AQlik® This brings a warning to the action of its AI Council regarding the changes that companies must prepare for as AI advances and deepens in supporting decision-making, workflow execution, and day-to-day operations.
The Council's message is clear: the next phase of AI will be shaped by forces that many organizations are still underestimating. Evaluation and accountability will carry more weight. Regulatory environments will continue to fragment. The quality of reasoning will face greater scrutiny. The turnover of models and interfaces will continue. Architectural choices will determine how quickly companies can adapt without having to reinvent themselves repeatedly.
Five perspectives on what companies should prepare.
“Many organizations still treat governance as a set of documents,” says Dr. Rumman Chowdhury, a responsible AI leader, engineer, auditor, and investor. “This approach will fail under real pressure. As AI gets closer to decisions and actions, trust will depend on evidence. Evaluation needs to occur continuously, under real-world conditions, with clear signals of when systems are reliable and when they are not.”
“The next AI divide will be shaped by power, access, and dependence,” says Nina Schick, Author, Advisor, and Founder of an AI Consultancy. “Intelligence is being industrialized, concentrated, and contested all at once. Leaders need to think beyond decisions about tools and focus on whether their organizations are structured to adapt as the configuration of the AI economy transforms.”

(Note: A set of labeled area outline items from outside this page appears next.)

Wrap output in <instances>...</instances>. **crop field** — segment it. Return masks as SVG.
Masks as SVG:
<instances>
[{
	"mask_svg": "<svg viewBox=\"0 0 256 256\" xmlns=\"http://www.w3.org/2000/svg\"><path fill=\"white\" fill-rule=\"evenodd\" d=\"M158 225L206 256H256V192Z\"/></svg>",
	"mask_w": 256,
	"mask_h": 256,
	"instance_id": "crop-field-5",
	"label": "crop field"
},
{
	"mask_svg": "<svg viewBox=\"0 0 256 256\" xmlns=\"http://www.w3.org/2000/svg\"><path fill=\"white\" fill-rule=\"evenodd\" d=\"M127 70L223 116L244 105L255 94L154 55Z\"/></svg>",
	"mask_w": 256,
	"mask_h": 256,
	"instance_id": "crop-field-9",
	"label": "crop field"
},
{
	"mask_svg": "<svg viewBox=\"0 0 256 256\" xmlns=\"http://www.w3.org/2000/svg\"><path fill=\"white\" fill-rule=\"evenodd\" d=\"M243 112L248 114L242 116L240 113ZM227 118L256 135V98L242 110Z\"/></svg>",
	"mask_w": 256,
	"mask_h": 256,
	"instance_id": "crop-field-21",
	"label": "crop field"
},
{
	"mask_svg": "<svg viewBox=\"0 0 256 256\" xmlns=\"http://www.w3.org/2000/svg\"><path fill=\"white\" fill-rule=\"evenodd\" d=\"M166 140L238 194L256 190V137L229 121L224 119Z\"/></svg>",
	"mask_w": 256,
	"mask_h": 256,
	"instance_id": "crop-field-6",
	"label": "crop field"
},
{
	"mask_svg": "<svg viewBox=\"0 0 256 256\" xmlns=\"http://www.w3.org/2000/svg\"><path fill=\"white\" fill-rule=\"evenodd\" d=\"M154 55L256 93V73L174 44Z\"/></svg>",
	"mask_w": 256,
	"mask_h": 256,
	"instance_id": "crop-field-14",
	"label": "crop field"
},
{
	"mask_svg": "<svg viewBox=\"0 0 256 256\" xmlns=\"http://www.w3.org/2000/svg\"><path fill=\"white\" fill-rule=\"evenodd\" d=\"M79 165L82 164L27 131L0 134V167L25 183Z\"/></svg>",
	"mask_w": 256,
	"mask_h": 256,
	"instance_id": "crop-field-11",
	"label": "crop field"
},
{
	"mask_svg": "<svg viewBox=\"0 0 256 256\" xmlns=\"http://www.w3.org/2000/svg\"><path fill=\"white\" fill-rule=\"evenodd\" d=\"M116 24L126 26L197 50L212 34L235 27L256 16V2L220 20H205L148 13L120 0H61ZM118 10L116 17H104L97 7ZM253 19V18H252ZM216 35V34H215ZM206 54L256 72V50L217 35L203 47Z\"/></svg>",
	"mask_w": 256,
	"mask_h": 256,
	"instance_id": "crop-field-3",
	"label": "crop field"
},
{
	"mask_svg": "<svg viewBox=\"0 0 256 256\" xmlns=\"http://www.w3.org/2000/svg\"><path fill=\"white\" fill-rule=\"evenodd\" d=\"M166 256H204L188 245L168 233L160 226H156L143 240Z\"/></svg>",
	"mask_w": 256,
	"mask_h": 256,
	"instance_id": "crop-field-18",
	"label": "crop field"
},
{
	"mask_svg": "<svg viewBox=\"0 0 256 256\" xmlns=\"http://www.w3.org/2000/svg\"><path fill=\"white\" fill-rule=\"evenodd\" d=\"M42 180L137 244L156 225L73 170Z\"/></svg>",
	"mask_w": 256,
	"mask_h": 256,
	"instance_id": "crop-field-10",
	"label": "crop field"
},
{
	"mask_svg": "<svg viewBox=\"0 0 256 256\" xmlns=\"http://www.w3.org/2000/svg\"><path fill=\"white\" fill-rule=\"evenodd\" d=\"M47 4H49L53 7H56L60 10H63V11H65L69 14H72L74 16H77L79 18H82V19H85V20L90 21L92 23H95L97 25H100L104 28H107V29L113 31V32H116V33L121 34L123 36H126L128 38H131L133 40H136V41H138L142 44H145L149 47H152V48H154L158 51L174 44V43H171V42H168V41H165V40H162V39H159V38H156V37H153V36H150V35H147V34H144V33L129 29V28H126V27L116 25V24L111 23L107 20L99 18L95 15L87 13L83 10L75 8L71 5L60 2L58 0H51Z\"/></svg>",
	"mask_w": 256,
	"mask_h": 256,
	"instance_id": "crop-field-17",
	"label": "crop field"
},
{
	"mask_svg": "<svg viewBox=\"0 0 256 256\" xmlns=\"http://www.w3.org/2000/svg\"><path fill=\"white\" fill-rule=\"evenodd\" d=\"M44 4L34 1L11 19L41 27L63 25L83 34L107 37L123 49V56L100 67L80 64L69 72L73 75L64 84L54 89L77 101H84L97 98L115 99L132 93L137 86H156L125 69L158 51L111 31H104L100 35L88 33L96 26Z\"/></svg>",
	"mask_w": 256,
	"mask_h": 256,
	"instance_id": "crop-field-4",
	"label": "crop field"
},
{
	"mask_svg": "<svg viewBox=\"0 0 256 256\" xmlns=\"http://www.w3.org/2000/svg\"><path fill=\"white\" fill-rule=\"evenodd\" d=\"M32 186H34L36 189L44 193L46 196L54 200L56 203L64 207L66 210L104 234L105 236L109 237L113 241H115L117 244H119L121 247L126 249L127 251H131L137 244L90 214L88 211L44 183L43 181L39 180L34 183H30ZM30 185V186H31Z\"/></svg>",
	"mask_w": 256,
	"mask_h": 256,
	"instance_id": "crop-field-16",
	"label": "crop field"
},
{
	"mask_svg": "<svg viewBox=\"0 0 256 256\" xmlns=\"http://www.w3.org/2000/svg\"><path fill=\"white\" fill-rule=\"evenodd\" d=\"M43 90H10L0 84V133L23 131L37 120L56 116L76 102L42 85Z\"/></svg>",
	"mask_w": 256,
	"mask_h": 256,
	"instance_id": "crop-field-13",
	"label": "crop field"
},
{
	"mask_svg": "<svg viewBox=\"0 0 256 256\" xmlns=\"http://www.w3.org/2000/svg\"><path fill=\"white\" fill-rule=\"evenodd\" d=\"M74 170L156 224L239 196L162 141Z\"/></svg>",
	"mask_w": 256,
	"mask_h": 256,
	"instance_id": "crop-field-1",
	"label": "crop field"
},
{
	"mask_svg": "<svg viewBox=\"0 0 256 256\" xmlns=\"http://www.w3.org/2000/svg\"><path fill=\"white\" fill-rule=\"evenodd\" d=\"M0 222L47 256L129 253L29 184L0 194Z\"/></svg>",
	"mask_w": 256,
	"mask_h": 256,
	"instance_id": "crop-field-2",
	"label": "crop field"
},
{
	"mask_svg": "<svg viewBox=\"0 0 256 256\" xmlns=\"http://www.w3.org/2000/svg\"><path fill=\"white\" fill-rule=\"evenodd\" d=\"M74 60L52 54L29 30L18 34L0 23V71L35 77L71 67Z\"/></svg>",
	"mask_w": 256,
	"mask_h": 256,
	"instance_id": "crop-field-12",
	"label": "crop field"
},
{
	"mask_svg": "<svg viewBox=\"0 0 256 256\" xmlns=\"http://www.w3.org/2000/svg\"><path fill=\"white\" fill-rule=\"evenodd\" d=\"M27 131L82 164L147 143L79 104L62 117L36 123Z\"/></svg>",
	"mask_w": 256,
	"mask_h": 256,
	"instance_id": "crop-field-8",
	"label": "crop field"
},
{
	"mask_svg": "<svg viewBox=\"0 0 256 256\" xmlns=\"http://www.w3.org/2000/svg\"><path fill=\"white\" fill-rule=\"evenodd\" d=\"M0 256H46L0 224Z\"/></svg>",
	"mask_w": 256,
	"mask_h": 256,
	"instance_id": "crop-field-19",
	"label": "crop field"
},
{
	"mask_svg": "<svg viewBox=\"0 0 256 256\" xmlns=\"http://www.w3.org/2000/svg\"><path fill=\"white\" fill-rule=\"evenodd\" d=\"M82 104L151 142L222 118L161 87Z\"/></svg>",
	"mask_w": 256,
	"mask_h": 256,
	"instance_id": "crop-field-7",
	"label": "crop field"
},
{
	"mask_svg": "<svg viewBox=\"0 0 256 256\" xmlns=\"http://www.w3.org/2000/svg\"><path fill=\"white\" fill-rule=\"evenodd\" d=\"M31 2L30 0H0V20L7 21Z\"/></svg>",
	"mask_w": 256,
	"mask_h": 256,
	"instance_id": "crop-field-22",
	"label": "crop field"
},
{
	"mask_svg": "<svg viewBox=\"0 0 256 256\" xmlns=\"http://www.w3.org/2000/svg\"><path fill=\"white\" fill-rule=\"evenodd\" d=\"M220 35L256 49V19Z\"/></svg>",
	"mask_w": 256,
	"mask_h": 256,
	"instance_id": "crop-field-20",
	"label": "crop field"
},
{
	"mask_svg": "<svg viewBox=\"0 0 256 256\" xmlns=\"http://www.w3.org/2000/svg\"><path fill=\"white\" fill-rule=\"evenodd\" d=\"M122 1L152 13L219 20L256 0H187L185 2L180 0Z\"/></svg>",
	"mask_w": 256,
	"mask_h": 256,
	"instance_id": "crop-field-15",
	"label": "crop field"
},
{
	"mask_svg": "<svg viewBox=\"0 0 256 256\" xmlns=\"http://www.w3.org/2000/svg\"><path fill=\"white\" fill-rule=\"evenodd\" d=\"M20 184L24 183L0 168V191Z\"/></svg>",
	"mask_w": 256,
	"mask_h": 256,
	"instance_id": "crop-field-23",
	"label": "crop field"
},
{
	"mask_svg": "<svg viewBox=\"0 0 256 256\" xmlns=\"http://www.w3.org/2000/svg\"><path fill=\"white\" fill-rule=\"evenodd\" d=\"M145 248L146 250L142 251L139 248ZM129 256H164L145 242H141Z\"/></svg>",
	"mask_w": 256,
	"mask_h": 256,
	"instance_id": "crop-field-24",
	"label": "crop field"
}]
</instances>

“Regulatory fragmentation is becoming an operational reality for global companies,” says Kelly Forbes, Co-Founder and Executive Director of the AI Asia Pacific Institute. “Different markets are advancing at different speeds, with different expectations regarding transparency, work impact, oversight, and acceptable use. Companies that can scale effectively will treat coordination and adaptability as core capabilities from the outset.”
“A fluent result can still reflect superficial reasoning,” says Michael Bronstein, Professor of Artificial Intelligence at DeepMind, University of Oxford. “The systems that matter in business will be those capable of working with structure, relationships, and constraints. It is the context that makes intelligence useful within a real organization.”
“The model layer will continue to change faster than most enterprise planning cycles,” says Mark Relph, Director of Go-To-Market (GTM) for Data and AI at AWS. “Companies should operate on the premise that new models, new assistants, and new orchestration patterns will continue to emerge. The most enduring choice is to remain open, governed, and ready to adopt what works without overhauling the entire system every time.”
Taken together, the council's perspectives point to a more demanding standard of AI readiness. Companies will need systems that withstand scrutiny, operate with reliable context, incorporate better models as they emerge, and remain useful as business, regulatory, and technical conditions continue to change.
This perspective will guide a broader conversation at Qlik Connect® 2026, where Qlik will announce a coordinated set of launches focused on agentic analytics, open and reusable databases, operational trust, and sovereignty-ready implementation. Together, these announcements reflect a practical vision of what enterprise AI demands now: useful under pressure, explainable when questioned, and adaptable as conditions change.